- [STUDY QUESTIONS]
1. Answer each question from the passage on the Psalm's conception of God, one answer per line.
(a) Which passage of Exodus does the text call "the great revelation"?
(b) What does the text say the Spirit of a God of holiness cannot do?
(c) In the Psalm, from whose heart is the language returned, instead of being given from the lips of Jehovah?
2. Write the next portion of the passage on the Psalm's conception of God, beginning after its final sentence.

- [EXCERPT TO READ]
For consider for a moment the conception of God which throbs through all the passionate language of this Psalm. A God of righteousness who will not look upon sin with allowance; nay, who directs all things, even the emergence of acts of sin in His world, so that He may not only be just, but also “may be justified when He speaks and clear when He judges.” A God of holiness whose Spirit cannot abide in our impure hearts. A God of unbounded power, who governs the whole course of events in accordance with His own counsels. But above all, a gracious God, full of lovingkindness, abundant in compassion, whose delight is in salvation. There is nothing here which goes beyond the great revelation of Ex. 34:6, “a God full of compassion and gracious, abundant in lovingkindness and truth; keeping lovingkindness for thousands, forgiving iniquity and transgression and sin.” Indeed the language of the Psalm is obviously modelled on this of Exodus. But here it is not given from the lips of Jehovah, proclaiming His character, but returned to us from the heart of the repentant sinner, recounting the nature of the God with whom he has to do.

- [SOURCE MATERIAL]

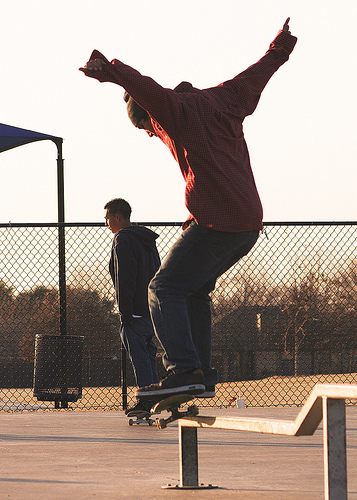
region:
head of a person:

- [ACTIVITY ANSWERS]
1.
(a) Ex. 34:6
(b) It cannot abide in our impure hearts.
(c) The heart of the repentant sinner

2.
And what a just and profound sense of sin is revealed to us here. The synonymy of the subject is almost exhausted in the effort to complete the self-accusation. “My transgression, my iniquity, my sin;” I have been in rebellion against God, I have distorted my life, I have missed the mark; I have, to express it all, done what is evil in Thy sight—in the sight of Thee, the Standard of Holiness, the hypostatized Law of Conduct. And these acts are but the expression of an inner nature of corruption, inherited from those who have gone before me; it was in iniquity that I was born, in sin that my mother conceived me. Shall a pure thing come from an impure? Nay, my overt acts of sin are thought of not in themselves but as manifestations of what is behind and within; thrown up into these manifestations in act, in Thine own ordinance, for no other cause than that Thy righteous condemnation on me may be justified and thy judgment be made clear. For it is not cleanness of act merely that Thou dost desire, but truth in the inward parts and wisdom in the hidden parts. Obviously the Psalmist is conceiving sin here as not confined to acts but consisting essentially of a great ocean of sin within us, whose waves merely break in sinful acts. No wonder the commentators remark that here we have original sin “more distinctly expressed than in any other passage in the Old Testament.” Nothing is left to be added by the later revelation in the way of poignancy of conception—though much is, of course, left to be added in developed statement.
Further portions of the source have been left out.